The length of the longer base of an isosceles trapezoid is 12 cm. The length of each side is 5 cm. The measure of each acute angle is 37 degrees. Find the length of the shorter base.

To find the length of the shorter base of the isosceles trapezoid, we can first find the height of the trapezoid using trigonometry.

Since the measure of each acute angle is 37 degrees, we can split the trapezoid into two right triangles by drawing a perpendicular line from one of the vertices to the longer base. The acute angle at the top of each right triangle is 37 degrees.

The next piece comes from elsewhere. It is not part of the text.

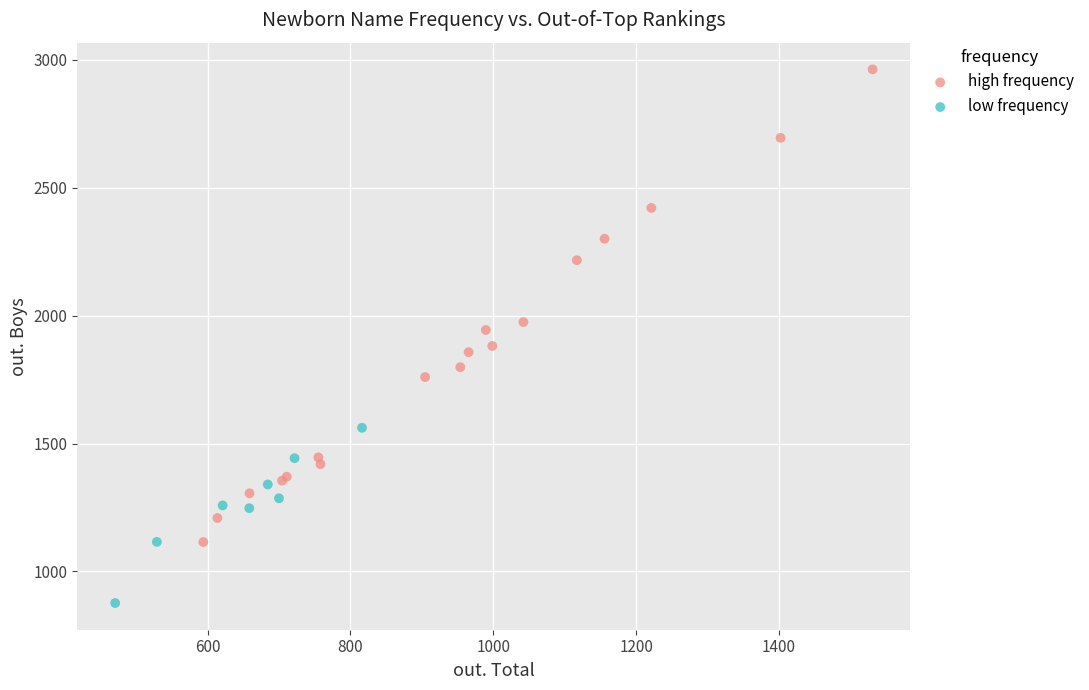

Which series contains the highest Y value?

high frequency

Using trigonometric ratios, we can write:

\[\tan(37^{\circ}) = \frac{opposite side}{adjacent side}\]
\[\tan(37^{\circ}) = \frac{height}{\frac{12-5}{2}}\]
\[\tan(37^{\circ}) = \frac{height}{3.5}\]

Solving for the height, we get:

\[height = 3.5 \times \tan(37^{\circ})\]
\[height \approx 2.23 \text{ cm}\]

Now that we have the height of the trapezoid, we can find the length of the shorter base by using Pythagoras' theorem in one of the right triangles:

\[a^2 + b^2 = c^2\]
\[(5)^2 + (2.23)^2 = short\ base^2\]
\[25 + 4.97 \approx short\ base^2\]
\[short\ base^2 \approx 29.97\]

Therefore, the length of the shorter base is approximately 5.48 cm.